Net working capital (NWC) is one of the most overlooked elements in a business sale, yet it directly affects the final purchase price. Buyers use NWC to ensure the business has enough liquidity to operate smoothly post-sale.
What is Net Working Capital?
Net working capital is the difference between a company’s current assets (cash, accounts receivable, inventory) and current liabilities (accounts payable, accrued expenses). It measures the business’s ability to meet short-term obligations without additional financing. A positive NWC indicates that the company has sufficient short-term resources, while a negative NWC can signal financial strain or inefficiency.

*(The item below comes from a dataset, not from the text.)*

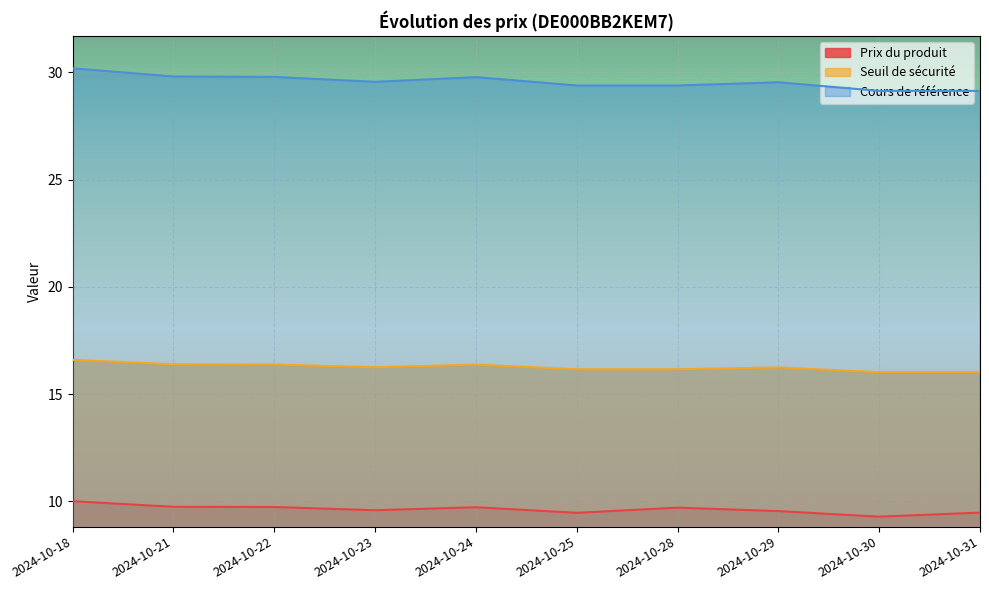

What is the value of the Seuil de sécurité point at the 1st from the left?

16.6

How Does NWC Impact the Transaction?
Buyers and sellers often agree on a target NWC during negotiations. If the actual NWC at closing is higher than the target, the seller may receive a higher purchase price; if it is lower, the buyer may adjust the price downward. This ensures the business is sold with sufficient liquidity to continue operations. Understanding NWC is crucial because even profitable businesses with poor cash management can face reduced valuations.
Tips for Managing NWC Before a Sale
- Optimize Inventory: Excess inventory ties up cash and can inflate current assets artificially, misleading buyers. Use inventory forecasting and sales analysis to maintain optimal levels.
- Accelerate Receivables: Prompt collection of outstanding invoices increases NWC and improves the business’s financial position at closing. Consider offering early payment discounts.
- Manage Payables Strategically: Negotiate extended payment terms with vendors to preserve cash without damaging relationships. Ensure all obligations are transparent to avoid post-sale disputes.